Set down exactly the lines below between the line holding "index tip: (854, 781)" and the line holding "thumb cmc: (1211, 559)", inclusive; no other line belongs in the answer.

(Data entries)
+===+
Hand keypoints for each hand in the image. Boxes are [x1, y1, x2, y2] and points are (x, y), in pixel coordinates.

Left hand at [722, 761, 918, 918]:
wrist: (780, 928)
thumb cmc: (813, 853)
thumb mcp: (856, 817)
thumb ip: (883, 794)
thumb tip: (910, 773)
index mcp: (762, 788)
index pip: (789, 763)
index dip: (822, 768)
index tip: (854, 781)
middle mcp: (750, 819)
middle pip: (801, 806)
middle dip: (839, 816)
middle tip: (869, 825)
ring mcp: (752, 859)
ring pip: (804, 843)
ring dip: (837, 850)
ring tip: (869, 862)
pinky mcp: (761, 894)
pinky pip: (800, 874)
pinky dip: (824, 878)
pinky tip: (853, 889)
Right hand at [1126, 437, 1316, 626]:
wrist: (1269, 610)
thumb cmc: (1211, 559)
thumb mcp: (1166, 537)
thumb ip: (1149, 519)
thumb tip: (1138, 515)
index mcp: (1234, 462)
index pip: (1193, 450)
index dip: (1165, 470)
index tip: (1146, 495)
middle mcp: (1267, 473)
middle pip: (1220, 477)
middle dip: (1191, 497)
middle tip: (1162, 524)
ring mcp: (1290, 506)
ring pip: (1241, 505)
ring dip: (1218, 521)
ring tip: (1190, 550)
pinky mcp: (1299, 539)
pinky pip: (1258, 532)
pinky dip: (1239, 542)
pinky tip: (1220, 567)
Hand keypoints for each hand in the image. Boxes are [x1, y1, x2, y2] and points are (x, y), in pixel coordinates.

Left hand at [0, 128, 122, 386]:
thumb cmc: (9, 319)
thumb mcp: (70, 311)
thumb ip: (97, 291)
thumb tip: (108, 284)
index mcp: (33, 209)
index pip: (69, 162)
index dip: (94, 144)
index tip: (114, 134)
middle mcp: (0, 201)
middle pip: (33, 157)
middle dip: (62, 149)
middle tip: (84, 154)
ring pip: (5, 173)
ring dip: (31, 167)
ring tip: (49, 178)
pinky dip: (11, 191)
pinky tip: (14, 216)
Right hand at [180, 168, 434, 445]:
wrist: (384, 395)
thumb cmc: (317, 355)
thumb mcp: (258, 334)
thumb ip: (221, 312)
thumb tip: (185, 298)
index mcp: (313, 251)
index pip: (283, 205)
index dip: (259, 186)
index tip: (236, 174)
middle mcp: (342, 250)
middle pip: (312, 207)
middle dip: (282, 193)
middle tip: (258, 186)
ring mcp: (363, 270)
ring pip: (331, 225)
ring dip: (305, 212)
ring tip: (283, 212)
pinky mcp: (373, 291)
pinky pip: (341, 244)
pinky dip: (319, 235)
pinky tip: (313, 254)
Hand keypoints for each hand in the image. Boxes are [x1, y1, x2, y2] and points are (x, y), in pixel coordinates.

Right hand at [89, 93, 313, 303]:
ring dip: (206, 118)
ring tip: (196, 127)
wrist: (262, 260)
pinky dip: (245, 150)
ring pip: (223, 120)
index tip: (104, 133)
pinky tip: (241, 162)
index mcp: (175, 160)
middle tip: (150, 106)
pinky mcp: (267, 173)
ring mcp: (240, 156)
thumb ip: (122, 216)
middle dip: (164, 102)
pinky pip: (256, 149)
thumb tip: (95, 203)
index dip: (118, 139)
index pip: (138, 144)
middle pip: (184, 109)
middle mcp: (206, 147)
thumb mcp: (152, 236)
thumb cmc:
+===+
** EXERCISE SOLUTION **
index tip: (854, 781)
middle mcp: (750, 819)
middle pip: (801, 806)
middle dip: (839, 816)
middle tip: (869, 825)
ring mcp: (752, 859)
ring pip: (804, 843)
ring dip: (837, 850)
ring tip: (869, 862)
pinky mcp: (761, 894)
pinky pip: (800, 874)
pinky dip: (824, 878)
pinky tip: (853, 889)
Right hand at [1126, 437, 1316, 626]:
wrist: (1269, 610)
thumb cmc: (1211, 559)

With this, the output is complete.